The movies actually written by Communists in the late 1930s (the harvest years of the Hollywood CP, after the ‘fair seed-time’ of the Popular Front) are almost all unwatchable. Murray Kempton in Part of Our Time entertained himself by naming some of them: They Shall Have Music, I Stole a Million, Army Girl, The Kid from Kokomo, Mama Runs Wild, Tenth Avenue Kid. One can think of exceptions (Angels with Dirty Faces, for instance), but the trend is clear. ‘There was hardly a scriptwriter among the Communists,’ Kempton judged, ‘who came to witness the trial of Albert Maltz who had not sold himself and betrayed the revolution with his typewriter to make a living every day he worked in Hollywood.’ Yet propaganda without the shame of prostitution did somehow seem possible in the climate of 1943. Proof of the benefits of the mixing of aesthetics and politics was naturally postponed to the end of the war.
Hoberman places the German surrender at Stalingrad close to the release of Song of Russia, a movie about the invasion as experienced by ordinary Russians. Again, there was nothing peculiar then about such a treatment and such a title. Robert Rossen, the most gifted member of the far left milieu, was advised about this time to join the Communist Party as a career move: ‘You will meet big people.’ By the end of that year, David Platt, the Daily Worker’s movie reviewer (a witness frequently summoned by Hoberman for counterpoint), announced that ‘never before in the history of the screen have there been so many forward-looking people in positions of responsibility as in Hollywood.’ ‘Forward-looking’ and ‘progressive’ in the late 1940s were the understood euphemisms for ‘Communist’. They attained their apogee in the 1948 third party campaign of Henry Wallace, an operation managed by ‘very, very progressive people’.
Not only the threat of Soviet rivalry but the emergence of facts about Stalin’s tyranny destroyed a mood of comity based on expediency and fiction.
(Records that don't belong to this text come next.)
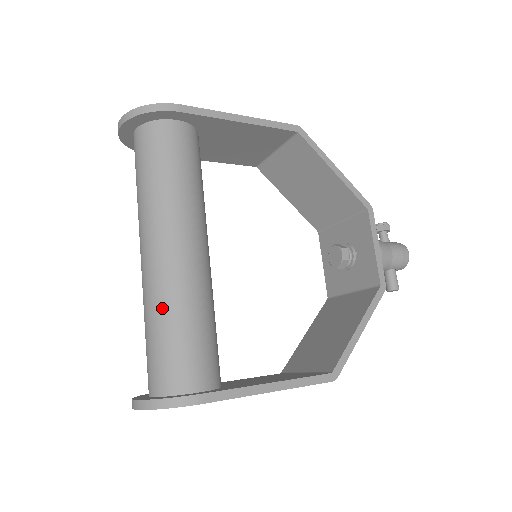
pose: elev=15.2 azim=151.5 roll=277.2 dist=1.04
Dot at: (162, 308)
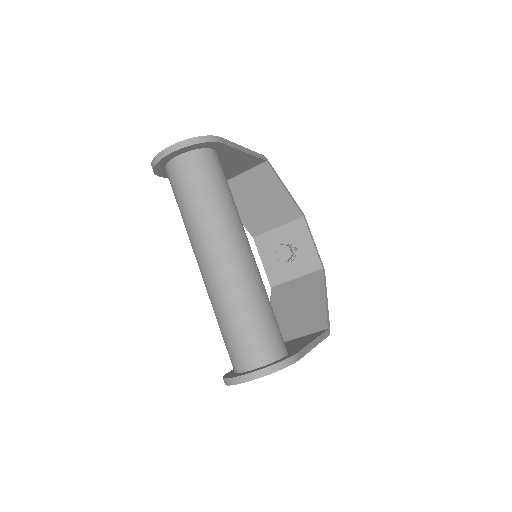
Dot at: (248, 298)
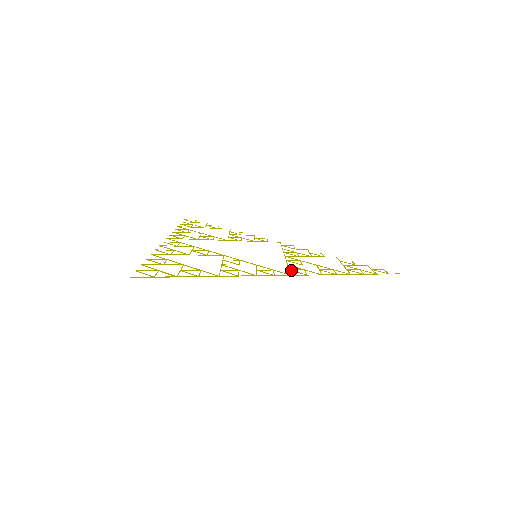
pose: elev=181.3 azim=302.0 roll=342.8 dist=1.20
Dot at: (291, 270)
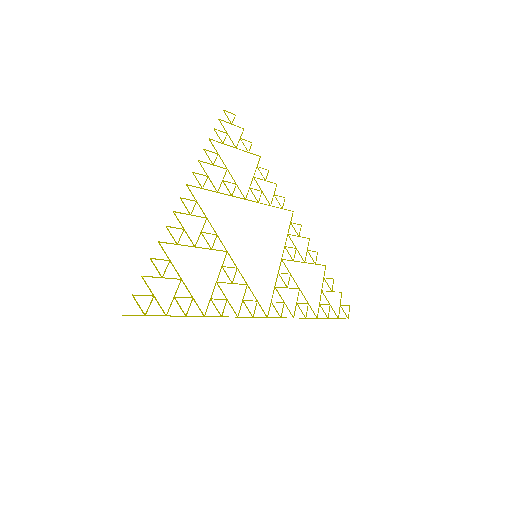
Dot at: (272, 303)
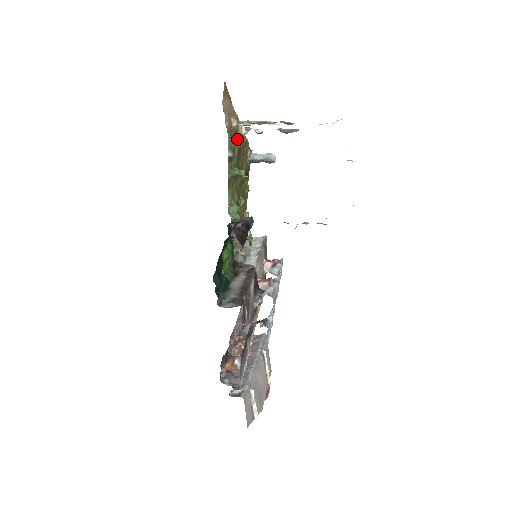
Another circumstance was no less important. The new president, Truman, seeking bipartisan approval after the war, felt the need to secure his standing against the patriotic fervour of Republicans, so he went one better by going one worse. On 21 March 1947 he issued Executive Order 9835. This created the Federal Employee Loyalty and Security Program, a decision, as Truman’s White House counsel Clark Clifford later admitted, driven by the prospect of the 1948 election and not by any security menace: ‘We did not believe there was a real problem. A problem was being manufactured.’ Truman himself, in private correspondence, said much the same. Nevertheless, a domestic purge was in this way instituted, the device of a Democrat to pre-empt the opposite party, and one that would have tremendous effects on the national mood. It marked the beginning of the Cold War in domestic politics. Truman’s loyalty programme would eventually trigger more than 500 dismissals and more than 2600 resignations, losses that weakened the mental power and competence of the civil service for decades to come. It took Eisenhower, a less anxious president, to revoke the order in April 1953.